Coach should be someone who can get the team going, says Sourav GangulyAn impressive presentation does not make you a good coach. Various things are needed to make a good coach - like man-management skill, situation-understanding skill, says Sourav Ganguly.
Former Indian skipper Sourav Ganguly on Friday used the oft-repeated remark 'cricket is a captain's game' before saying "man-management and situation understanding skills" make good coaches, apart from skills. Speaking in the wake of the Virat Kohli - Anil Kumble saga, former skipper Ganguly said, "I think cricket is a captain's game. The coach should be someone who can help and get the team going."
Now a member of the Cricket Advisory Committee (CAC), Ganguly, who had an infamous spat with former coach Greg Chappell, added, "An impressive presentation does not make you a good coach. Various things are needed to make a good coach -- like man-management skill, situation-understanding skill.
"Maybe someone will be better skill-wise but will lack at man-management. You just have to move on." He said the Kohli-Kumble story was "past and should be left behind".
"We will do whatever we think is good for the Indian cricket. We did the same in appointing Kumble as well. He also gave us results.
"We played in the final of the Champions Trophy. We will try and do our best," Ganguly, who has former colleagues Sachin Tendulkar and VVS Laxman in the three-member CAC, which has been again entrusted with the task of finding the next India coach, said.
Kumble's appointment last year was a high-profile one. India's leading wicket-taker and third in the world, Kumble was appointed as head coach to help out the Indian spinners, Ganguly revealed.
"India's strength is spin. So we thought he would be able to help our spinners. We thought Anil would handle it properly, having played at the top level for so many years and becoming successful."
After stepping down as India coach, Kumble has said the BCCI had told him that the captain had reservations with his style and termed his partnership with Kohli "untenable".
Ganguly, who had earlier said the situation should have been handled better, said it's normal to have differences.

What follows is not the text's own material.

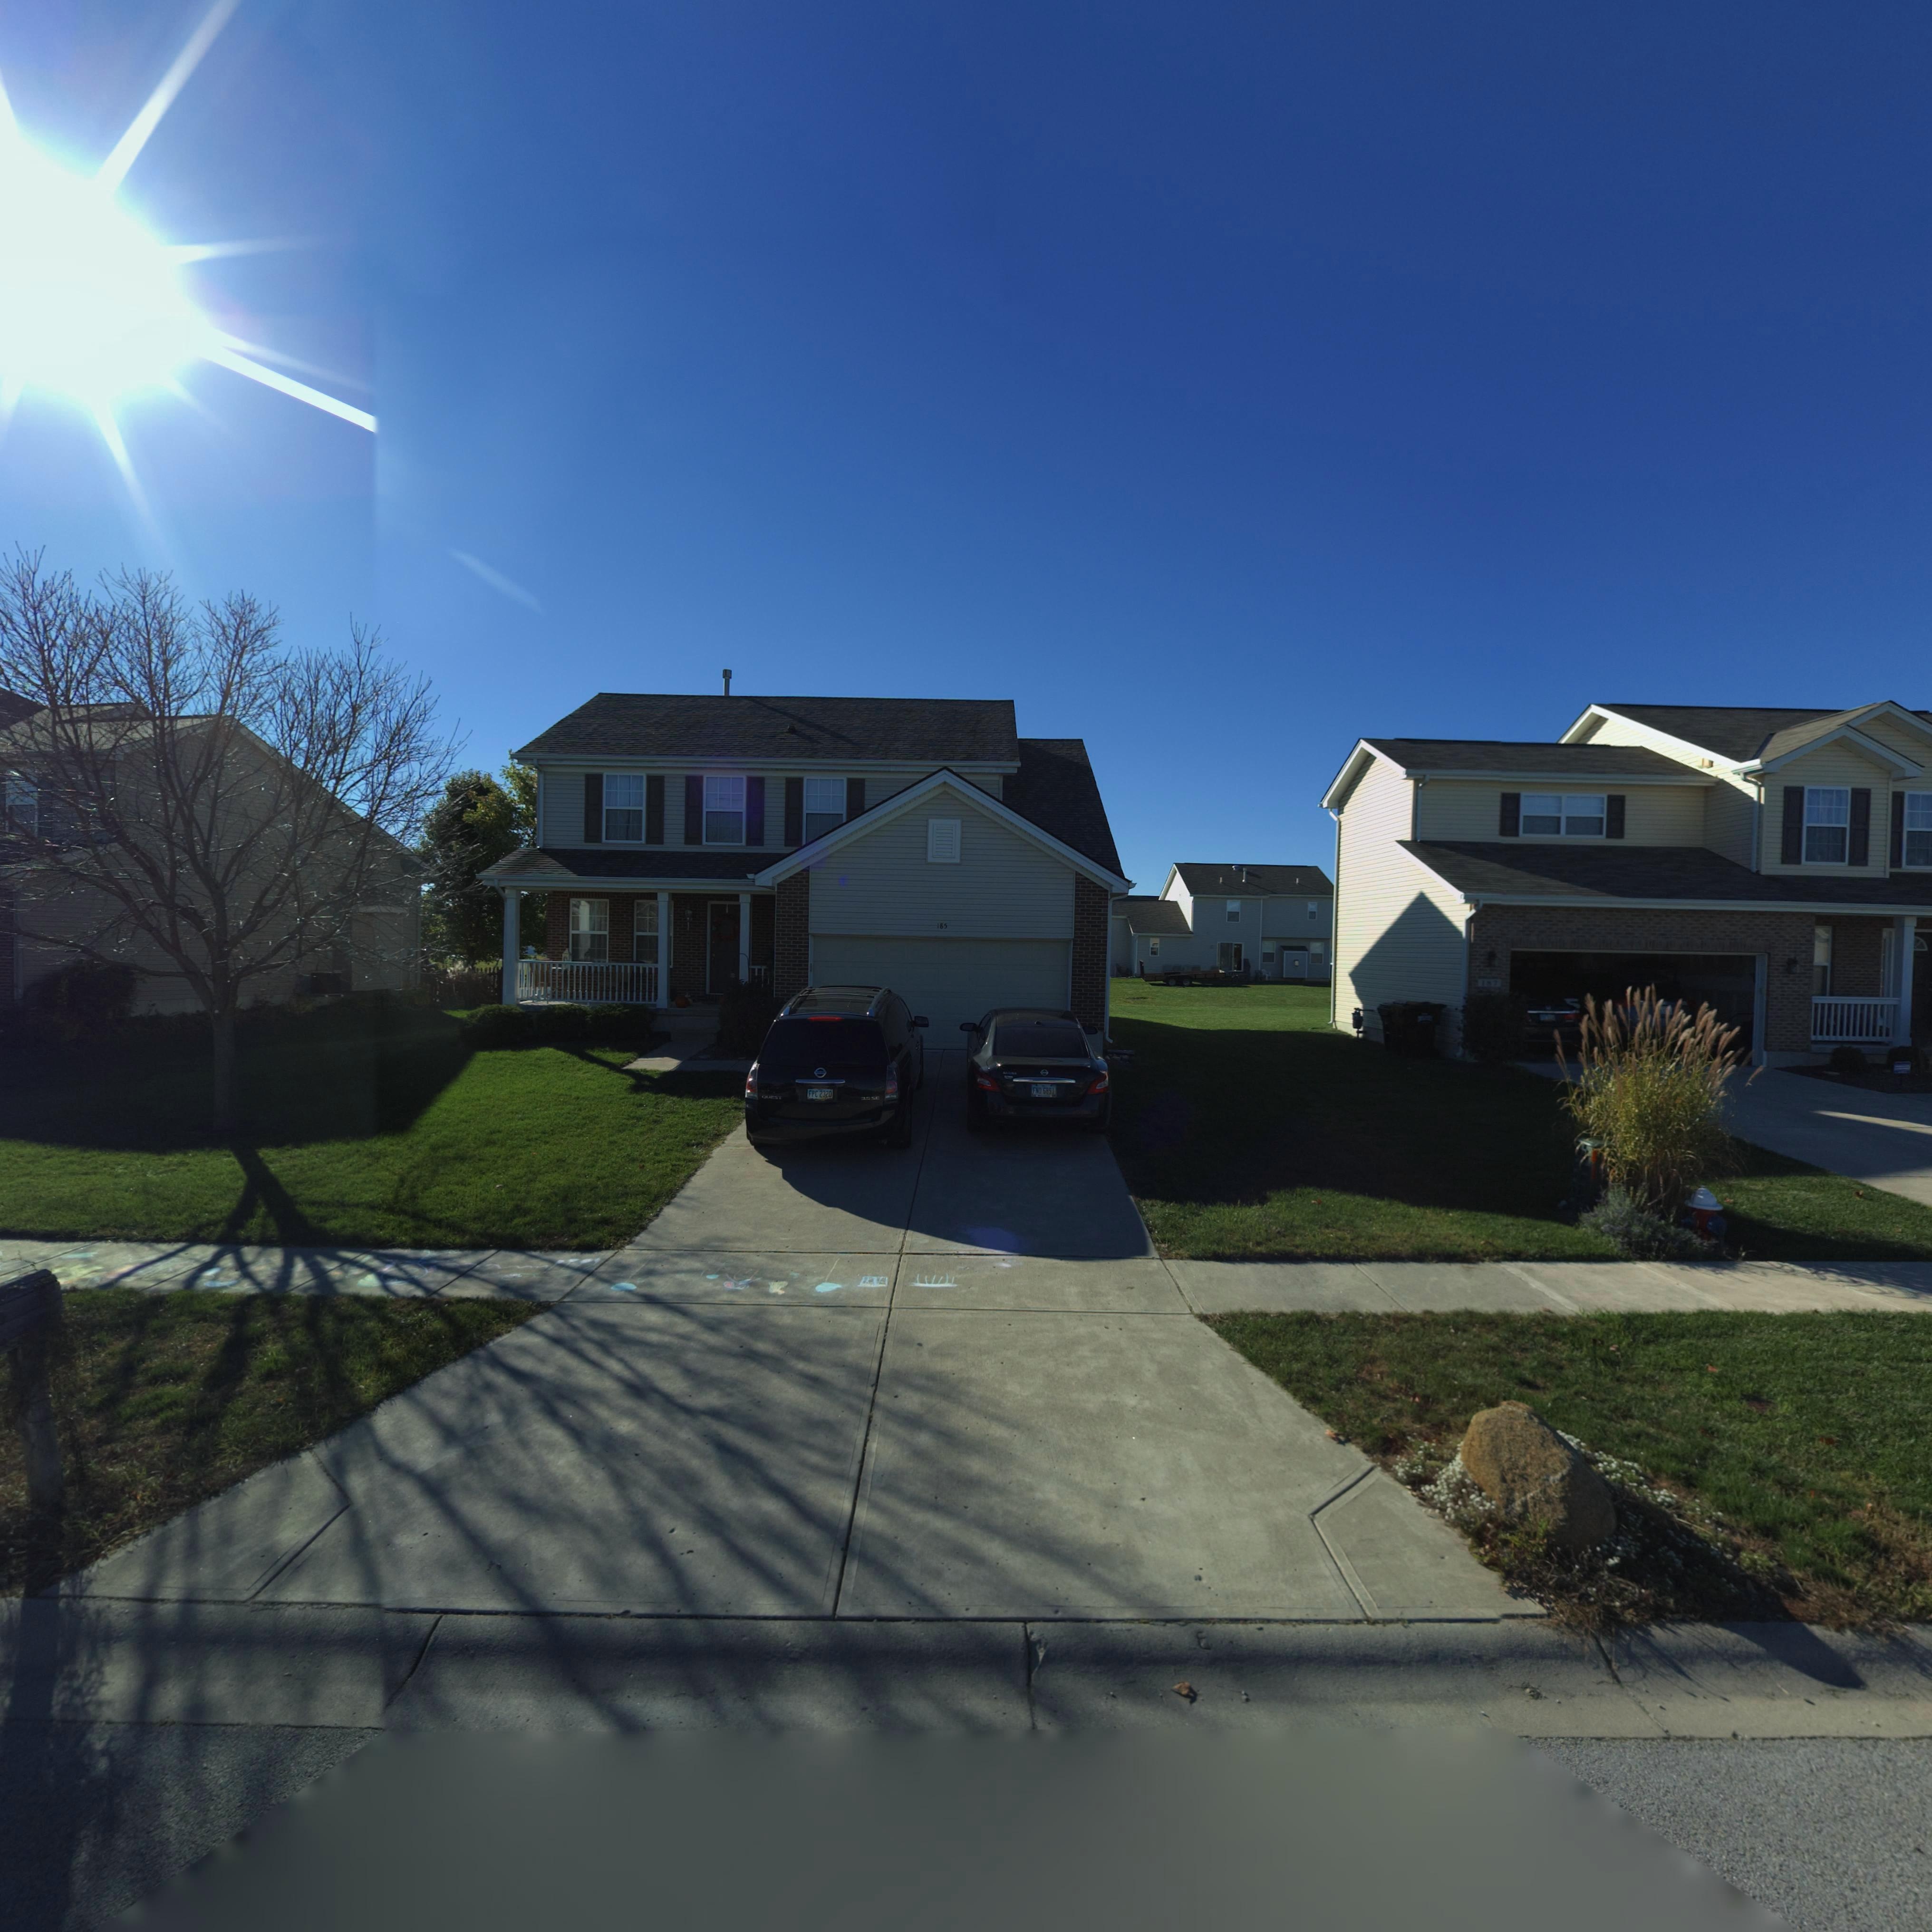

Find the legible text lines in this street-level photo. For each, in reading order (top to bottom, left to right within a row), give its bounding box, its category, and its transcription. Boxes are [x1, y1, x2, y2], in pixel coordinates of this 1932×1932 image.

"This is normal in life when you are together somewhere there will be a difference of opinions. Even at work, you have differences. You just have to deal with it," he told 'ANM News'.
Ganguly said he has seen Virender Sehwag's CV for the job and it's not a two-liner as reported in the media.
"I've seen Sehwag's CV and it's not a two-liner one. He has a complete CV. But can you become the India coach by sending a CV?" he asked.
"Coach is made on the ground. And he is Sehwag, a known personality. Everyone knows him and his cricketing skills. He's not someone who has come from Midnapore district of West Bengal," he quipped.
"So I don't think it's an issue. We will sit, talk and finalise. Difficult to take a name at the moment."
The top names for the coach's position include Ravi Shastri, Sehwag, Tom Moody, Richard Pybus, Lalchand Rajput, Dodda Ganesh.
"Whoever is good will get the job, be it Shastri, Sehwag or someone else. We will take an opinion and decide."